Estas teorías olvidan el gran don que Dios ofrece al mundo al revelarse, al comunicarnos su Amor a través del Hijo.

Es cierto que cada hombre acoge libremente una u otra religión; pero también es verdad que existe una vocación profunda a conocer y aceptar la verdad allí donde ésta se encuentre. Si las enseñanzas de Cristo son verdaderas, si fundó la Iglesia para permanecer con nosotros, entonces la religión cristiana tiene mucho que decir a todos los hombres.

Además, el mismo Espíritu Santo actúa en los corazones para que puedan recibir el Evangelio, para que puedan encontrar a Cristo. Si cada hombre busca la verdad y el bien, podemos decir con la Nota (n. 10) que “todo el corazón del hombre, en efecto, espera encontrar a Jesucristo”.

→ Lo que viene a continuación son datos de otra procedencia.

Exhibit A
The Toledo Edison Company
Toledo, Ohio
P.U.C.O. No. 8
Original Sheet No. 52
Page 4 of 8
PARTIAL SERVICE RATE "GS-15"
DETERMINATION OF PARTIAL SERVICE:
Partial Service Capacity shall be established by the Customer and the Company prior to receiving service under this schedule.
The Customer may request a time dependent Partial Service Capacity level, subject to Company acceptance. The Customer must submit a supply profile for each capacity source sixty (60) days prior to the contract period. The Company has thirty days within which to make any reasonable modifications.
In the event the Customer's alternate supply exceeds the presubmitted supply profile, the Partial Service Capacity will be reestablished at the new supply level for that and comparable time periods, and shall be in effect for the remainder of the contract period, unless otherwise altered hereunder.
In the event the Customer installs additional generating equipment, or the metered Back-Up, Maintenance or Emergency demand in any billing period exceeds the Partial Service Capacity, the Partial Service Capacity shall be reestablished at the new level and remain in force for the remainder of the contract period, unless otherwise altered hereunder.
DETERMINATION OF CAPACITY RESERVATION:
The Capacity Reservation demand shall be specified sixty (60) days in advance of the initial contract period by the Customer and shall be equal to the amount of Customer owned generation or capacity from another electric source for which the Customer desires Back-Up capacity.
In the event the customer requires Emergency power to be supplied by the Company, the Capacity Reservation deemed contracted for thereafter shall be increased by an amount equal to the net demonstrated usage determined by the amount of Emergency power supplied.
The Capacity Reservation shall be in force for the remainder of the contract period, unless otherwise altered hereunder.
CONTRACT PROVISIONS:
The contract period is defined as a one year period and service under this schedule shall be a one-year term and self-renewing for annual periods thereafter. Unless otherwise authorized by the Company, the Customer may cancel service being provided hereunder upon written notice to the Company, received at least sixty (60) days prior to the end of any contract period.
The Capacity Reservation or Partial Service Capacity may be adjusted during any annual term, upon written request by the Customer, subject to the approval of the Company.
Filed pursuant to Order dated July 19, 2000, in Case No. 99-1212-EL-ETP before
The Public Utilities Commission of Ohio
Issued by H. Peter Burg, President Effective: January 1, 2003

Cada miembro de la Iglesia escucha en su corazón la voz del Maestro que pide: “Id, pues, y haced discípulos a todas las gentes bautizándolas en el nombre del Padre y del Hijo y del Espíritu Santo, y enseñándoles a guardar todo lo que yo os he mandado” (Mt 28,19-20).

Frente a tantos corazones que no conocen a Cristo, que viven en el “desierto”, toda la Iglesia (fieles y pastores) debe ponerse en camino “para rescatar a los hombres del desierto y conducirlos al lugar de la vida, hacia la amistad con el Hijo de Dios, hacia Aquel que nos da la vida, y la vida en plenitud” (Benedicto XVI, Homilía del 24 de abril de 2005, citada en Nota, n. 10).

Al anunciar el Evangelio, cada bautizado, cada misionero, participa del amor de Cristo, se convierte en su emisario. Predica movido por una gratitud profunda: ha recibido la caridad de Cristo y necesita difundirla a otros, con ardor, con confianza, con libertad de palabra (Nota, n. 11).

La Nota resalta, al final de esta parte, la necesidad de unir palabra y testimonio. El testimonio es una de las formas más profundas de anunciar el Evangelio, hasta el punto que una predicación vacía del ejemplo sería hueca. A la vez, el simple testimonio no basta para comunicar la verdad evangélica, pues hay ocasiones en las que resulta necesario explicar, dar “razón de la propia esperanza” (cf. 1Pe 3,15), como había subrayado Pablo VI en la exhortación apostólica “Evangelii nuntiandi” (citada en Nota, n. 11).

La evangelización tiene sentido en cuanto conduce a otros hacia Cristo, en cuanto los lleva a formar parte, en Cristo, de la Iglesia. Todos estamos llamados a esta bellísima misión, porque todos queremos que el don de Dios llegue al mundo entero, hasta lograr que Cristo sea todo en todos (1Cor 15,28, citado en Nota, n. 9).